Defining an (initial) set of Haar Like Features
I am trying to implement my own version of the two detectors in the original article (the Adaboost-200-features version and the final cascade version), but something is missing in my understanding, specifically with how the 24 x 24 detector works on the entire image and (maybe) its sub-images on (maybe) different scales. To my understanding, during detection:
(1) The image integral is computed twice, for image variance normalization, once as is, once squared:
The variance of an image sub-window can be computed quickly using a pair of integral images.
(2) The 24 x 24 square detector is moved across the normalized image in steps of 1 pixel, deciding for each square whether it is a face (or a different object) or not:
The final detector is scanned across the image at multiple scales and locations.
(3) Then the image is scaled to be 1.25 smaller, and we go back to (1)
This is done 12 times until the smaller side of the image rectangle is 24 pixels long (288 in original image divided by (1.25 ^ (12 - 1)) is just over 24):
a 384 by 288 pixel image is scanned at 12 scales each a factor of 1.25 larger than the last.
But then I see this quote in the article:
Scaling is achieved by scaling the detector itself, rather than scaling the image. This process makes sense because the features can be evaluated at any scale with the same cost. Good detection results were obtained using scales which are a factor of 1.25 apart.

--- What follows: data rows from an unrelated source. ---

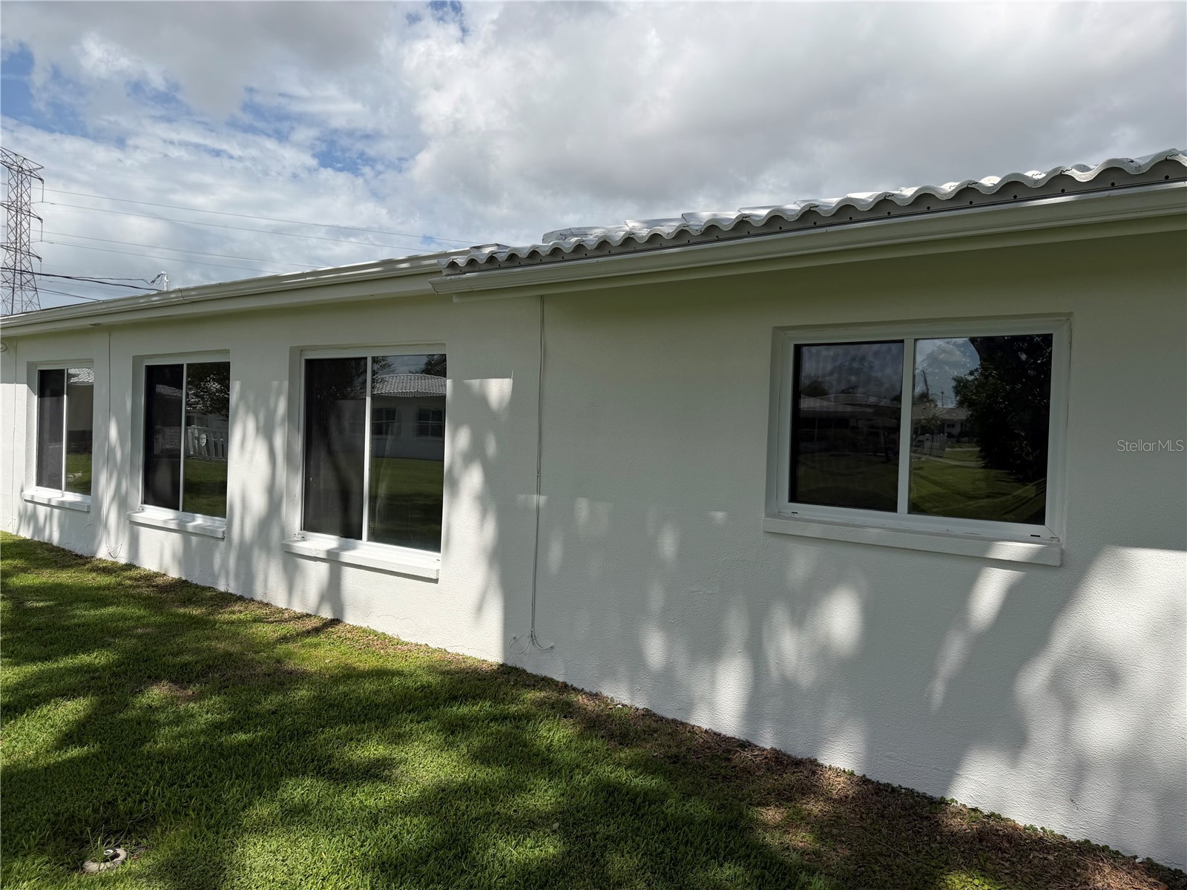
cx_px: 594
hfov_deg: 71.6
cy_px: 445
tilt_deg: -0.7
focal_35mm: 24
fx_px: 823
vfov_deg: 56.8
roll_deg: -1.9
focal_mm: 6.76
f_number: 1.78
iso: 80
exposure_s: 1/6711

And I see this quote in the Wikipedia article:
Instead of scaling the image itself (e.g. pyramid-filters), we scale the features.
And I'm thrown off understanding what exactly is going on. How can the 24 x 24 detector be scaled? The entire set of features calculated on this area (whether in the 200-features version or the ~6K-cascade version) is based on originally exploring the 162K possible features of this 24 x 24 rectangle. And why did I get that the pyramid-paradigm still holds for this algorithm?
What should change in the above algorithm? Is it the image which is scaled or the 24 x 24 detector, and if it is the detector how is it exactly done?